* DIRECTIVE:
Below is a set of records; print all of them exactly as written.

begin ENTRIES SHOWN

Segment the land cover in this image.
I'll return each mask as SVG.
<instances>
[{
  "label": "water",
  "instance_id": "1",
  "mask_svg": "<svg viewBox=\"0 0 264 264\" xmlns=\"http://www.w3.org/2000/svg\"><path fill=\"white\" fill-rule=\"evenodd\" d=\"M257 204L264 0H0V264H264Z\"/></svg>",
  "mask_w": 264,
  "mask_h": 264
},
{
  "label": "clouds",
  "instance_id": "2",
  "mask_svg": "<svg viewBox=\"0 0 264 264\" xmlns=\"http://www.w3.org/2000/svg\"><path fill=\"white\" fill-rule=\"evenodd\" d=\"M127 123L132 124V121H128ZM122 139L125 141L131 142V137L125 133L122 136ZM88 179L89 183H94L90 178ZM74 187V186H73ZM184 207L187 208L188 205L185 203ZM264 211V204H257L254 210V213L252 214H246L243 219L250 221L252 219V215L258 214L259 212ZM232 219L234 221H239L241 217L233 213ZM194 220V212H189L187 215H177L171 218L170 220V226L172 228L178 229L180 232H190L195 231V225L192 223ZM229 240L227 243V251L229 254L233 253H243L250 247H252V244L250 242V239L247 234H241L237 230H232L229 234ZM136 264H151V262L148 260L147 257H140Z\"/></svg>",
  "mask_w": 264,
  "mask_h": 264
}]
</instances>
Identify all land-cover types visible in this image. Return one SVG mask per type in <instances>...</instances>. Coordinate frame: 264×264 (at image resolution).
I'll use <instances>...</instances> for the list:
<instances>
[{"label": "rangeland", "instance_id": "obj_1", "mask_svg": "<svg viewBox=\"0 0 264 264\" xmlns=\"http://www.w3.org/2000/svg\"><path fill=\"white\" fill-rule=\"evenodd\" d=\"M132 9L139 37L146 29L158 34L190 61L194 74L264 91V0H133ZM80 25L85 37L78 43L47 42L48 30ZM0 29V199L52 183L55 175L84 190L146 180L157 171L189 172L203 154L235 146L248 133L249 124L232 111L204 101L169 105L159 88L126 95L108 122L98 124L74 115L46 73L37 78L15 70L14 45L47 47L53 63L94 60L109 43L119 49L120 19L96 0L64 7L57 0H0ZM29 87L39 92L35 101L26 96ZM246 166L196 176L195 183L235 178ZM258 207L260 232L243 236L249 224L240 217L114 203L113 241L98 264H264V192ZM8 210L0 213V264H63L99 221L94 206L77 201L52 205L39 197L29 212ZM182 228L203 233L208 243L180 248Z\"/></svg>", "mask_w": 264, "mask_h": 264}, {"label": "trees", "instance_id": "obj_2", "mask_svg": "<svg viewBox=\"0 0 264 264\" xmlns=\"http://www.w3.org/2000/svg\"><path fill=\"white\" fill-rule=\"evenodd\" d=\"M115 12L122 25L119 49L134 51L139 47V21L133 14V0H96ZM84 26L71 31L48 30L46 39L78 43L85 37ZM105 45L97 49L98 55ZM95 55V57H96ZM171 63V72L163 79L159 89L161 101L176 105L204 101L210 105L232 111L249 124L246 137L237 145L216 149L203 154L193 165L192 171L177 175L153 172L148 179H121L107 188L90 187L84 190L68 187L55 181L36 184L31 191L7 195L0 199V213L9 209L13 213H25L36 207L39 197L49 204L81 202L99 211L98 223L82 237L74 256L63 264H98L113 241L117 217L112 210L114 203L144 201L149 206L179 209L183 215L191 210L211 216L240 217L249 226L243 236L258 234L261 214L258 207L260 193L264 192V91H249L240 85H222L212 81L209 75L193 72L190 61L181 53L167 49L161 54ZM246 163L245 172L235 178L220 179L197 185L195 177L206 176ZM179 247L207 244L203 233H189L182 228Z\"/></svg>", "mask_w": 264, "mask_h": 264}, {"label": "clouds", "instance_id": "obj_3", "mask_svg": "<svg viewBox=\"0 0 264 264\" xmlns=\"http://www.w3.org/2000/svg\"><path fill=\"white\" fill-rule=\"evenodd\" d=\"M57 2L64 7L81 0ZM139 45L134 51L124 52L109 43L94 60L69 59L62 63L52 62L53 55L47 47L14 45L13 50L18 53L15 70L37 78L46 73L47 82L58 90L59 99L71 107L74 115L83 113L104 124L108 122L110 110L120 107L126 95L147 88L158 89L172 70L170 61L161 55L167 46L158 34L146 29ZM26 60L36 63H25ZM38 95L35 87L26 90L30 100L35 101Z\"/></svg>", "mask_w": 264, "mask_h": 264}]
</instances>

end ENTRIES SHOWN

* OUTPUT FOR THIS TASK:
Segment the land cover in this image.
I'll return each mask as SVG.
<instances>
[{
  "label": "water",
  "instance_id": "1",
  "mask_svg": "<svg viewBox=\"0 0 264 264\" xmlns=\"http://www.w3.org/2000/svg\"><path fill=\"white\" fill-rule=\"evenodd\" d=\"M257 204L264 0H0V264H264Z\"/></svg>",
  "mask_w": 264,
  "mask_h": 264
},
{
  "label": "clouds",
  "instance_id": "2",
  "mask_svg": "<svg viewBox=\"0 0 264 264\" xmlns=\"http://www.w3.org/2000/svg\"><path fill=\"white\" fill-rule=\"evenodd\" d=\"M127 123L132 124V121H128ZM122 139L125 141L131 142V137L125 133L122 136ZM88 179L89 183H94L90 178ZM74 187V186H73ZM184 207L187 208L188 205L185 203ZM264 211V204H257L254 210V213L252 214H246L243 219L250 221L252 219V215L258 214L259 212ZM232 219L234 221H239L241 217L233 213ZM194 220V212H189L187 215H177L171 218L170 220V226L172 228L178 229L180 232H190L195 231V225L192 223ZM229 240L227 243V251L229 254L233 253H243L250 247H252V244L250 242V239L247 234H241L237 230H232L229 234ZM136 264H151V262L148 260L147 257H140Z\"/></svg>",
  "mask_w": 264,
  "mask_h": 264
}]
</instances>
Identify all land-cover types visible in this image. Return one SVG mask per type in <instances>...</instances>. Coordinate frame: 264×264 (at image resolution).
I'll use <instances>...</instances> for the list:
<instances>
[{"label": "rangeland", "instance_id": "obj_1", "mask_svg": "<svg viewBox=\"0 0 264 264\" xmlns=\"http://www.w3.org/2000/svg\"><path fill=\"white\" fill-rule=\"evenodd\" d=\"M132 9L139 37L146 29L158 34L190 61L194 74L264 91V0H133ZM80 25L85 37L78 43L47 42L48 30ZM0 29V199L52 183L55 175L84 190L146 180L157 171L189 172L203 154L235 146L248 133L249 124L232 111L204 101L169 105L159 88L126 95L108 122L98 124L74 115L46 73L37 78L15 70L14 45L47 47L53 63L94 60L109 43L119 49L120 19L96 0L64 7L57 0H0ZM29 87L39 92L35 101L26 96ZM246 166L196 176L195 183L235 178ZM258 207L260 232L243 236L249 224L240 217L114 203L113 241L98 264H264V192ZM8 210L0 213V264H63L99 221L94 206L77 201L52 205L39 197L29 212ZM182 228L203 233L208 243L180 248Z\"/></svg>", "mask_w": 264, "mask_h": 264}, {"label": "trees", "instance_id": "obj_2", "mask_svg": "<svg viewBox=\"0 0 264 264\" xmlns=\"http://www.w3.org/2000/svg\"><path fill=\"white\" fill-rule=\"evenodd\" d=\"M115 12L122 25L119 49L134 51L139 47V21L133 14V0H96ZM84 26L71 31L48 30L46 39L78 43L85 37ZM105 45L97 49L98 55ZM95 55V57H96ZM171 63V72L163 79L159 89L161 101L176 105L204 101L210 105L232 111L249 124L246 137L237 145L216 149L203 154L193 165L192 171L177 175L153 172L148 179H121L107 188L90 187L84 190L68 187L55 181L36 184L31 191L7 195L0 199V213L9 209L13 213H25L36 207L39 197L49 204L81 202L99 211L98 223L82 237L74 256L63 264H98L113 241L117 217L112 210L114 203L144 201L149 206L179 209L183 215L191 210L211 216L240 217L249 226L243 236L258 234L261 214L258 207L260 193L264 192V91H249L240 85H222L212 81L209 75L193 72L190 61L181 53L167 49L161 54ZM246 163L245 172L235 178L220 179L197 185L195 177L206 176ZM179 247L207 244L203 233H189L182 228Z\"/></svg>", "mask_w": 264, "mask_h": 264}, {"label": "clouds", "instance_id": "obj_3", "mask_svg": "<svg viewBox=\"0 0 264 264\" xmlns=\"http://www.w3.org/2000/svg\"><path fill=\"white\" fill-rule=\"evenodd\" d=\"M57 2L64 7L81 0ZM139 45L134 51L124 52L109 43L94 60L69 59L62 63L52 62L53 55L47 47L14 45L13 50L18 53L15 70L37 78L46 73L47 82L58 90L59 99L71 107L74 115L83 113L104 124L108 122L110 110L120 107L126 95L147 88L158 89L172 70L170 61L161 55L167 46L158 34L146 29ZM26 60L36 63H25ZM38 95L35 87L26 90L30 100L35 101Z\"/></svg>", "mask_w": 264, "mask_h": 264}]
</instances>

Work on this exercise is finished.